Reproduce, word for word, the part of the passage on causal models and research design starting at "Consider the subsequent" and ending at "unobserved variable (\(U\))".

EXCERPT TO READ:
- - -
Consider the subsequent steps as an iterative process, allowing that not all data you may need to estimate effects of your causal model will be readily available. Some elements will remain unobserved. For others, you may need to find proxies.
You should specify a causal model that describes the relationships between the elements that you are studying. This causal model will help to identify an empirical model by defining your main relationship of interest.
Generally speaking, you need to specify your
- main outcome variable of interest (\(Y\))
- main independent variable of interest (\(X\))
- other independent variables (confounders of the effect of \(X\) on \(Y\)), that means any additional \(Z\)’s
- unobserved variable (\(U\))
You need to think about how these concepts can be measured and what the relationships between these concepts are.
3.1.4 Develop the empirical strategy to investigate causal effects
After you have specified your causal model, ask yourself how you can capture the causal relationship between \(X\) and \(Y\)? In other words, can you apply an appropriate research design that can accommodate you in determining causality with the data at hand? Use the potential outcomes framework notation to describe the types of effects you aim to identify.
Following the classification by Matthay et al. (2020), that means performing, for example, a
- Randomized Controlled Trial (RCT): this is be the ideal world case where we randomize treatments to study effects. You actively assign a treatment to subjects by chance.
Most secondary data are collected retrospectively and thus will not allow performing a RCT as you will not be able to manipulate treatment assignment. You will not be able to randomly assign subjects ahead of time, such that you typically need to search for the best available quasi-experiment to identify treatment effects using a
Confounder Control Study
- Regression adjustment
- Matching techniques
- Simulation
- Random or Fixed effects regressions
- Instruments
- Regression discontinuity design (RDD)
- - -
DATASET ENTRIES:
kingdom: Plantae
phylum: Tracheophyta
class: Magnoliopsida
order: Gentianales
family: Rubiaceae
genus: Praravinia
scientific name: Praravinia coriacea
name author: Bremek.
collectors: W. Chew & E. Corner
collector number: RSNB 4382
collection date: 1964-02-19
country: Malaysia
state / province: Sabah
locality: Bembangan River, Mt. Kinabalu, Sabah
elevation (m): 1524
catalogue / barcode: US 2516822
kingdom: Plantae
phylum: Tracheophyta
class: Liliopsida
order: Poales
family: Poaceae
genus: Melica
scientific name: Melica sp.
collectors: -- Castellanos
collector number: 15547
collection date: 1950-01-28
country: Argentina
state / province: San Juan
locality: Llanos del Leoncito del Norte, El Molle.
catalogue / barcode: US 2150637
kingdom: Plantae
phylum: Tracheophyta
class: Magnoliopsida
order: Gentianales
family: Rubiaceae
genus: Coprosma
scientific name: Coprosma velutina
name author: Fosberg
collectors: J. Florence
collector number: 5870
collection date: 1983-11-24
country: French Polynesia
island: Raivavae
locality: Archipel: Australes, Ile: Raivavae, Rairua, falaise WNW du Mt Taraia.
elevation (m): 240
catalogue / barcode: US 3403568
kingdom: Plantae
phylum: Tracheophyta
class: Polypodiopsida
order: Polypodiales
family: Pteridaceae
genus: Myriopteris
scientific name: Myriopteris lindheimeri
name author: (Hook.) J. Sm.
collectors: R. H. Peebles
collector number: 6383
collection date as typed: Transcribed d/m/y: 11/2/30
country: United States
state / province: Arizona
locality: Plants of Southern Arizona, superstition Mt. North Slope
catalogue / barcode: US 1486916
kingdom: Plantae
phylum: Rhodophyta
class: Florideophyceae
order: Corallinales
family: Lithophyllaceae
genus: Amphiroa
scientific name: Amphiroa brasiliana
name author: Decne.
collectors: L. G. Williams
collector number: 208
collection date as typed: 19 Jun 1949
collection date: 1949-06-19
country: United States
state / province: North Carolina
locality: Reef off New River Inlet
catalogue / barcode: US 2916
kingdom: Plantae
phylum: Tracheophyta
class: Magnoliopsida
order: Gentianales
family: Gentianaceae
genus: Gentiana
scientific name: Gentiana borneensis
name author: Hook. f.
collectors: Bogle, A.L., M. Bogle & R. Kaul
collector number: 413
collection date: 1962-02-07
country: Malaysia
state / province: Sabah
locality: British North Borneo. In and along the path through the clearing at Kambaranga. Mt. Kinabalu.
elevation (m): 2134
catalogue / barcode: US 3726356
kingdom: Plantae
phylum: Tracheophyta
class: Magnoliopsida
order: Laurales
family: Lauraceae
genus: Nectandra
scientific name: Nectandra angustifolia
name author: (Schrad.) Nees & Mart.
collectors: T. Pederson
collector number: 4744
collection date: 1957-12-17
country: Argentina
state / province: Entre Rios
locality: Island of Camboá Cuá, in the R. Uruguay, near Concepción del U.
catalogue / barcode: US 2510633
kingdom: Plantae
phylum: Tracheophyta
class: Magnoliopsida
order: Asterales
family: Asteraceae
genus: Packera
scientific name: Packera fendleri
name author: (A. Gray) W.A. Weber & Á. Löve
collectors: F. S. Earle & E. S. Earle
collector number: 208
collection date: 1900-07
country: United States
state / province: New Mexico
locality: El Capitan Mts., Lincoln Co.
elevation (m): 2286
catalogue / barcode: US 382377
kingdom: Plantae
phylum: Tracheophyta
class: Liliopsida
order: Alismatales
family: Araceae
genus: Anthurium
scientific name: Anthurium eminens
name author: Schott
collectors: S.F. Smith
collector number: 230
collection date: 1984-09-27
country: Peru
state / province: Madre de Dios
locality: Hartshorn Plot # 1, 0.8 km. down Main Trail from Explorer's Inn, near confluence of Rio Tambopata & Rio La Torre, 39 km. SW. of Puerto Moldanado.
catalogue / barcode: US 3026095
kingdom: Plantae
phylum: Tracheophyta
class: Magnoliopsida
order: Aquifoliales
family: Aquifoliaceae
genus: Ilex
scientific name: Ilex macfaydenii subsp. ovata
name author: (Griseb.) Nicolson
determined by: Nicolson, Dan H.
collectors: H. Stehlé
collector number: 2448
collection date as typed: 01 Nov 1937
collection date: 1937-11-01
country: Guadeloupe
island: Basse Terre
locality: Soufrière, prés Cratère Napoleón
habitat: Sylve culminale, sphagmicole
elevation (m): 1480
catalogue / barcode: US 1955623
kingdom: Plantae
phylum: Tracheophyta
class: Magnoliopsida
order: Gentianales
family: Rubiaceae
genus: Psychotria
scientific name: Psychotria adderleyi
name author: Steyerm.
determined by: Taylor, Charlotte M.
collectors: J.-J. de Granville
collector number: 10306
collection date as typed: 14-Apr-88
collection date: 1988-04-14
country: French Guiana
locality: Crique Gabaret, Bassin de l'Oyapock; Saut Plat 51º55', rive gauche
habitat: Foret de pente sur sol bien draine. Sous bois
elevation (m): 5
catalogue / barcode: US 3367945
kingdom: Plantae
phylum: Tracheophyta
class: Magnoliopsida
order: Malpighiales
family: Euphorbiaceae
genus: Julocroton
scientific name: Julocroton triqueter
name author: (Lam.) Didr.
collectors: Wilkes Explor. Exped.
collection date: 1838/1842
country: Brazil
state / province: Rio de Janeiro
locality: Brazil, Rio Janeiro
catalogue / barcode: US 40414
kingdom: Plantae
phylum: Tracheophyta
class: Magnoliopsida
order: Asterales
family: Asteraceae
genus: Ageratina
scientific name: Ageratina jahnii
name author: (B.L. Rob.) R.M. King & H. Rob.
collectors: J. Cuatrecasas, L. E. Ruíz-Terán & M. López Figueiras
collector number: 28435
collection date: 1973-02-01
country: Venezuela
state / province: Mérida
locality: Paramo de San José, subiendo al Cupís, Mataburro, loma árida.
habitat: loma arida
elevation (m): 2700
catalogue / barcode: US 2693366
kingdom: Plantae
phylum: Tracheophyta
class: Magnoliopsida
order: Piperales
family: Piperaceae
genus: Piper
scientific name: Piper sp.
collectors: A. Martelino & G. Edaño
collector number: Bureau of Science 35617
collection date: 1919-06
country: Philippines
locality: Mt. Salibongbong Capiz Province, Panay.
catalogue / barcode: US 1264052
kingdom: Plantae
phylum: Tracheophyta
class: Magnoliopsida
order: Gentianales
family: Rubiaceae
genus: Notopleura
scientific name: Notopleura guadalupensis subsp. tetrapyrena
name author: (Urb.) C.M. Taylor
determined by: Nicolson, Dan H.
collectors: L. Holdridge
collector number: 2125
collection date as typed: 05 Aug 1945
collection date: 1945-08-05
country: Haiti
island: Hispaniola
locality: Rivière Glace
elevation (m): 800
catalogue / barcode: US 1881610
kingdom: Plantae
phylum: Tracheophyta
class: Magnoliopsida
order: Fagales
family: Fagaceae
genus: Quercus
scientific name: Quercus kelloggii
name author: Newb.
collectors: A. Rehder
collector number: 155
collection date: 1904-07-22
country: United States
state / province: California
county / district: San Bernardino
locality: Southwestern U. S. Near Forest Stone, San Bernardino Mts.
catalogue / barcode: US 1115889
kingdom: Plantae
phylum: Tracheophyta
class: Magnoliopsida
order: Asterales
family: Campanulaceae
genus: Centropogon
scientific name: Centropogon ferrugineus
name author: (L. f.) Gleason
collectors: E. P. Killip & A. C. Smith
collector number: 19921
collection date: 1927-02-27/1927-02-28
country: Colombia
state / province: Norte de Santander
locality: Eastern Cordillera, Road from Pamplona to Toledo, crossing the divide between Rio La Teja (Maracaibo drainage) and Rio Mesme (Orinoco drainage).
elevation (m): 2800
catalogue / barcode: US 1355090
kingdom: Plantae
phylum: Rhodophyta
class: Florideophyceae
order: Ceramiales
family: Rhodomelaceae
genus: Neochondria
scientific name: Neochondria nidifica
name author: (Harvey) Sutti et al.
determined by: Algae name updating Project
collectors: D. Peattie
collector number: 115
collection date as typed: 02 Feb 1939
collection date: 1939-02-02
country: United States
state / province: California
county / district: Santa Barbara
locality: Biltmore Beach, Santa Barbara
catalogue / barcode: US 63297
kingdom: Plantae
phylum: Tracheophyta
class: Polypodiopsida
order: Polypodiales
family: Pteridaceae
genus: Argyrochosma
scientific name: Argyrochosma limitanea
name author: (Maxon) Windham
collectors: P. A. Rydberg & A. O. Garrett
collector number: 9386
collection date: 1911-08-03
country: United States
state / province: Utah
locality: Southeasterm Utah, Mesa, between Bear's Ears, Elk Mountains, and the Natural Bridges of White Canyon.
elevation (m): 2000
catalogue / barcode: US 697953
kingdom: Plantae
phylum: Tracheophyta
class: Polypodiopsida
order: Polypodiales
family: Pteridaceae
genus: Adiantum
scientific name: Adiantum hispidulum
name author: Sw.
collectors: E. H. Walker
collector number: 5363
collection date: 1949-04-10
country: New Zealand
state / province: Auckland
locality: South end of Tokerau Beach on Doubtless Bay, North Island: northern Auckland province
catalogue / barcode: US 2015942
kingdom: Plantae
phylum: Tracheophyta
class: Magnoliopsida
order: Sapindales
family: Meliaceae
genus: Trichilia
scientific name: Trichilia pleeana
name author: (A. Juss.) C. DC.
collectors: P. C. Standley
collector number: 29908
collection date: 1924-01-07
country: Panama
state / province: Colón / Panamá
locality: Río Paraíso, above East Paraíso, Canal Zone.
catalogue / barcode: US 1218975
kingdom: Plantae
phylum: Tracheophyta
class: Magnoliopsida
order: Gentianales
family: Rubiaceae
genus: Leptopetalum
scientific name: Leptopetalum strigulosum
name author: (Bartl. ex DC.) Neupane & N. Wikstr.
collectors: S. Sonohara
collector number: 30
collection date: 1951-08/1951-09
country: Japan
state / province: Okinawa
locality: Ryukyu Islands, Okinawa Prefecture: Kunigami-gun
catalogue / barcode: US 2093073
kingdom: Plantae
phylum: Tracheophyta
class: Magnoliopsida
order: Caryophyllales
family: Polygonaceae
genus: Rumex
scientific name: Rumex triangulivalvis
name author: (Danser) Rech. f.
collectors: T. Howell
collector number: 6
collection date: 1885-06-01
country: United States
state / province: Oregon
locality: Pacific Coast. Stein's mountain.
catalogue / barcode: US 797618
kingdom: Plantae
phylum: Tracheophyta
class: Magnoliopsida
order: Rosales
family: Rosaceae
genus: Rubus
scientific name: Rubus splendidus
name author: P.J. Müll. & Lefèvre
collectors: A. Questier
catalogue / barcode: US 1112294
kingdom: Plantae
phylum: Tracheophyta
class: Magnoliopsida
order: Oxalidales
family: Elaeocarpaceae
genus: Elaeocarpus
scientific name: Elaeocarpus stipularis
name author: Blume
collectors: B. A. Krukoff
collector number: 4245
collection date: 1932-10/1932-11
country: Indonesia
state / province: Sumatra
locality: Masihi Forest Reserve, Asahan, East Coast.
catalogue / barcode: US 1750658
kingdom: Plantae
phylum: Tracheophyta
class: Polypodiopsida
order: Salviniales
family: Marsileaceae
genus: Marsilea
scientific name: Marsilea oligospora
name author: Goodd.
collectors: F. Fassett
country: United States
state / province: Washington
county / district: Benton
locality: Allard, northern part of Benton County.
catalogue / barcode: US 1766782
- - -
RESPONSE BELOW:
Consider the subsequent steps as an iterative process, allowing that not all data you may need to estimate effects of your causal model will be readily available. Some elements will remain unobserved. For others, you may need to find proxies.
You should specify a causal model that describes the relationships between the elements that you are studying. This causal model will help to identify an empirical model by defining your main relationship of interest.
Generally speaking, you need to specify your
- main outcome variable of interest (\(Y\))
- main independent variable of interest (\(X\))
- other independent variables (confounders of the effect of \(X\) on \(Y\)), that means any additional \(Z\)’s
- unobserved variable (\(U\))